Shakespeare in the Park
Much Ado About Nothing: May 21–June 23 (Tuesdays–Sundays, with some exceptions); 8pm
Coriolanus: July 16–August 11 (Tuesdays–Sundays); 8pm
Since 1962, The Public Theater’s free productions at the Delacorte Theater in Central Park have featured unusual takes on the classics. This year, Kenny Leon will direct the classic comedy Much Ado About Nothing. In July, things turn darker with the political drama Coriolanus, directed by Daniel Sullivan.
Hamlet: June 13–23 (Thursdays–Sundays); 6:30pm
This troupe presents Shakespeare as audiences first experienced it: in the round, outdoors and in daylight. Castle Clinton in The Battery is the unusual venue for Hamlet, the Bard's brooding prince of Denmark. Free tickets are distributed at 6pm for the 6:30pm show, which wraps just before dusk.
Shakespeare in the Parking Lot
TBA: July–August (Thursdays–Saturdays); 6:30pm
The Drilling Company has presented Shakespeare’s works in parking lots on NYC’s Lower East Side since 1995; its current home is just behind the Clemente Soto Vélez Cultural and Educational Center. This year's asphalt-bound production will be announced soon.
Shakespeare in Bryant Park
Hamlet: Princess of Denmark: May 16–25 (Thursdays, Fridays, Saturdays); 7pm
Othello: August 30–September 1 (Friday, Saturday, Sunday), 7pm; and September 5–7 (Thursday, Friday, Saturday), 7pm
The Drilling Company, those Shakespeare in the Parking Lot guys, has been expanding its season with uptown productions of The Bard in beautiful Bryant Park. First up this year is a new take on Hamlet, with a woman taking the lead in this new production for the #MeToo era. They wrap up the summer by presenting a contemporary take on Othello.
Smith Street Stage
Romeo and Juliet: June, TBA
In 2010, Smith Street Stage had just five actors for its debut production. Now the company has grown to include more than 30 members, who’ve performed for thousands over the course of eight summers in Brooklyn’s Carroll Park. This season they take on the popular tragedy Romeo and Juliet at their outdoor stage in Carroll Park.

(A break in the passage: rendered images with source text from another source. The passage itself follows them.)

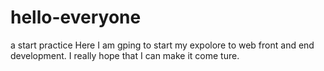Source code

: # hello-everyone
a start practice
Here I am gping to start my expolore to web front and end development. I really hope that I can make it come ture. 
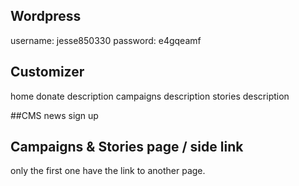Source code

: ## Wordpress
username: jesse850330
password: e4gqeamf

## Customizer
home donate description
campaigns description
stories description

##CMS
news
sign up

## Campaigns & Stories page / side link
only the first one have the link to another page.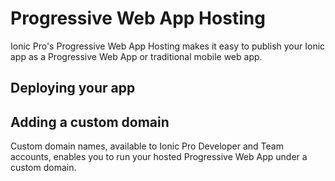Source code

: # Progressive Web App Hosting

Ionic Pro's Progressive Web App Hosting makes it easy to publish your Ionic app as a Progressive Web App or traditional mobile web app.

## Deploying your app


## Adding a custom domain

Custom domain names, available to Ionic Pro Developer and Team accounts, enables you to run your hosted Progressive Web App under a custom domain.
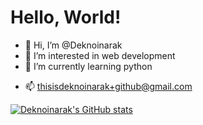 # Hello, World!
- 👋 Hi, I’m @Deknoinarak
- 👀 I’m interested in web development
- 🌱 I’m currently learning python
<!--- - 💞️ I’m looking to collaborate on ... --->
- 📫 thisisdeknoinarak+github@gmail.com

[![Deknoinarak's GitHub stats](https://github-readme-stats.vercel.app/api?username=deknoinarak)](https://github.com/deknoinarak/github-readme-stats)

<!---
Deknoinarak/Deknoinarak is a ✨ special ✨ repository because its `README.md` (this file) appears on your GitHub profile.
You can click the Preview link to take a look at your changes.
--->
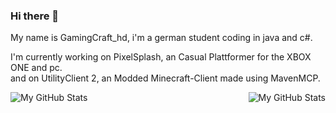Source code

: ### Hi there 👋
My name is GamingCraft_hd, i'm a german student coding in java and c#.

I'm currently working on PixelSplash, an Casual Plattformer for the XBOX ONE and pc.<br>
and on UtilityClient 2, an Modded Minecraft-Client made using MavenMCP.

<img align="left" alt="My GitHub Stats" src="https://github-readme-stats.vercel.app/api/top-langs/?username=gamingcrafthd&show_icons=true&hide_border=true&theme=radical" />
<img align="right" alt="My GitHub Stats" src="https://github-readme-stats.vercel.app/api?username=gamingcrafthd&show_icons=true&hide_border=true&theme=radical" />
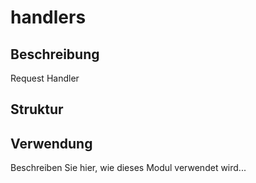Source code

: ﻿# handlers

## Beschreibung
Request Handler

## Struktur


## Verwendung
Beschreiben Sie hier, wie dieses Modul verwendet wird...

Free Shakespeare in the Parks
A Midsummer Night's Dream and Richard III: July 24–August 25
Hip to Hip Theatre Company specializes in family-friendly Shakespeare productions that clock in at 90 minutes. This series tours two shows in repertory to more than a dozen City parks in Queens, Brooklyn, Manhattan and the Bronx. A half hour before showtime, free workshops for children use games to help kids connect to the characters and stories. For up-to-date details on performance locations and start times, visit their Facebook page.

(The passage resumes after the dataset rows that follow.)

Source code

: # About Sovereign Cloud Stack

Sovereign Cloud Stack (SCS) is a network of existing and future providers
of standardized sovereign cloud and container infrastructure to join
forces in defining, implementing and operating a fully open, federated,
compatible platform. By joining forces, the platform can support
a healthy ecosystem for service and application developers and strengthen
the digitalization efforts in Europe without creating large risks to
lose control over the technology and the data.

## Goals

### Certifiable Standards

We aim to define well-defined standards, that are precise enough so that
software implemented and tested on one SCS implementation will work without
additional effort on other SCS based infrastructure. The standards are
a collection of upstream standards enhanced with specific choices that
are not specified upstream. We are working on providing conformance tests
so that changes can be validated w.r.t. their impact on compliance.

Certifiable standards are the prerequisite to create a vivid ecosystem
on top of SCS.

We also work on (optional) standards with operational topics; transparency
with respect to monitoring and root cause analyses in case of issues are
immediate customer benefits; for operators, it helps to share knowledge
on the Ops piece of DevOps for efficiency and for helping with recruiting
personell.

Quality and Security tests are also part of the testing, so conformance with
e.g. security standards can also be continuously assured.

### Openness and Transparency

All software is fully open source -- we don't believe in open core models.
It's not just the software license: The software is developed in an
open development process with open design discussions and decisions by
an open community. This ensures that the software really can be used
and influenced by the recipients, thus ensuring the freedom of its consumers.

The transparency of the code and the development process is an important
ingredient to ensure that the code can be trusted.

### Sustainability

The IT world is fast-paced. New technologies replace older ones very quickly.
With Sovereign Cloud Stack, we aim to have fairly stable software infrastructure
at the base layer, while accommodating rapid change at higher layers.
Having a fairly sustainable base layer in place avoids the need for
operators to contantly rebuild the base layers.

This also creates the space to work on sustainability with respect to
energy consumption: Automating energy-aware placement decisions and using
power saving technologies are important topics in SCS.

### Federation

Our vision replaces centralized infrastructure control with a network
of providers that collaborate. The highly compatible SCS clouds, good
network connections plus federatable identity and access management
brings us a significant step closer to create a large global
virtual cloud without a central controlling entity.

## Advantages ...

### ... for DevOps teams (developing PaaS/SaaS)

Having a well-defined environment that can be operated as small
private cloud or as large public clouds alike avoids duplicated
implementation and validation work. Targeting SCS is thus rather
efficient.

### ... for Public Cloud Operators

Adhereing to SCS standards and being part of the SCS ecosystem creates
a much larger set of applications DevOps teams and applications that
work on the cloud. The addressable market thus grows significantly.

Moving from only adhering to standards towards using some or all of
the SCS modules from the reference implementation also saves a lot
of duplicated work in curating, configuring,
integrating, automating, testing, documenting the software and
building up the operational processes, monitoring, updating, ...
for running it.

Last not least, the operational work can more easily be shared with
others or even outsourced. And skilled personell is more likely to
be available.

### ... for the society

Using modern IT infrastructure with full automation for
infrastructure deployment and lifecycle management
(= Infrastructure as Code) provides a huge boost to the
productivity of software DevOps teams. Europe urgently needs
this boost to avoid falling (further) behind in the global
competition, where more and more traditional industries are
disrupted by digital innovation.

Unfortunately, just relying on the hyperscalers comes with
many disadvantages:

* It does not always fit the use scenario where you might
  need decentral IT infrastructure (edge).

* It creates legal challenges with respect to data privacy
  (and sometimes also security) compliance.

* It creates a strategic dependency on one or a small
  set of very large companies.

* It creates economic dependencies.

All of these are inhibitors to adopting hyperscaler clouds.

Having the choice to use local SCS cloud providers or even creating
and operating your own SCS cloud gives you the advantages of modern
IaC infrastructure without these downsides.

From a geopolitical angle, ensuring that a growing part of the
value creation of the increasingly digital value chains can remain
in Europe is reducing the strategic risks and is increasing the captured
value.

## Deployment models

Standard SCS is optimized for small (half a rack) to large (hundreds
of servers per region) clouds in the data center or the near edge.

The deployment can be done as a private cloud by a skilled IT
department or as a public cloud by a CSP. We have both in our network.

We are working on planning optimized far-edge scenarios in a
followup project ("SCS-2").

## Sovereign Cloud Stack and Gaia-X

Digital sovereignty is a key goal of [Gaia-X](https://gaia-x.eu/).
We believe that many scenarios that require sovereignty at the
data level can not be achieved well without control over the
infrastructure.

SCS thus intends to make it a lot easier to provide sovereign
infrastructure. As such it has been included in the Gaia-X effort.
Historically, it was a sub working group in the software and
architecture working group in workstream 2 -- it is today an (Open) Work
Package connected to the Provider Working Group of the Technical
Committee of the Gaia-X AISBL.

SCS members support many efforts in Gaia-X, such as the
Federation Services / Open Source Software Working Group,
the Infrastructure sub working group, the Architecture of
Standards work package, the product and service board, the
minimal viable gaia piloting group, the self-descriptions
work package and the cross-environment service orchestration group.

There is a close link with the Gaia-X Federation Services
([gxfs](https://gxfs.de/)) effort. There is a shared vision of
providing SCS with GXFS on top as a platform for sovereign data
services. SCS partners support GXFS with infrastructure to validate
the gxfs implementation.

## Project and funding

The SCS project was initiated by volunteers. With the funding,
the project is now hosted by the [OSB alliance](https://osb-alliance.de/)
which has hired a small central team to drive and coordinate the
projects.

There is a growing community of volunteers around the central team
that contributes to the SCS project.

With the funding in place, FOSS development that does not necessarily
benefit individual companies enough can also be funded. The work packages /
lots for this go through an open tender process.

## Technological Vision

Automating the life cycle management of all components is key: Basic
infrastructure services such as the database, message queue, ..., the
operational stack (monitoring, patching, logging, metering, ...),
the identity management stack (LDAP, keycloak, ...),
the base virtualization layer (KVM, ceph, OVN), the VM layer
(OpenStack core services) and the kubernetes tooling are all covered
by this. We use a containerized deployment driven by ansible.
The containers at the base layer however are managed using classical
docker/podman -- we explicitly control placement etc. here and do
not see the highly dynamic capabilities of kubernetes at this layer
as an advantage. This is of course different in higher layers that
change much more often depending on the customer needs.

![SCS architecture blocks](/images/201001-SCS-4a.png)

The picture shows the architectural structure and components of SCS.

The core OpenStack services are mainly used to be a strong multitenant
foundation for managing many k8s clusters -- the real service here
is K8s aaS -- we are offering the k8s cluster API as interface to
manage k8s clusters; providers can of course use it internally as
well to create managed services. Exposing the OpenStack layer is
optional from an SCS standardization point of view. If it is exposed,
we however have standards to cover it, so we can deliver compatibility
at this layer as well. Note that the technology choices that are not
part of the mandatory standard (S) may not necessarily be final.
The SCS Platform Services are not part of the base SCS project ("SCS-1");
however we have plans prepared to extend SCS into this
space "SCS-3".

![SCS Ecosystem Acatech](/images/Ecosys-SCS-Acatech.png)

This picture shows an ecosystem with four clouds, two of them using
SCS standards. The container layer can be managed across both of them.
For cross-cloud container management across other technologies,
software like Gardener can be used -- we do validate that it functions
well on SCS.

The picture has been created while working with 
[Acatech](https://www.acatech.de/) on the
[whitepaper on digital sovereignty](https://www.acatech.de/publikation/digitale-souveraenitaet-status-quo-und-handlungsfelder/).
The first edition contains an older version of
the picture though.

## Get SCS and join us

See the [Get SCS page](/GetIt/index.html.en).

Hudson Warehouse Summer Stage
Antony and Cleopatra: June 6–30 (Thursdays–Sundays); 6:30pm
The Merry Wives of Windsor: August 1–25 (Thursdays–Sundays); 6:30pm
Hudson Warehouse’s productions—staged on the expansive North Patio of the Soldiers’ and Sailors’ Monument in Riverside Park—have been set in the 16th and 17th centuries, in modern times and even in an apocalyptic framework. The orange glow of the sunset adds to the beauty of each performance. This year, the company does two of Shakespeare's clasics: the epic tragedy Antony & Cleopatra and the rollicking comedy The Merry Wives of Windsor.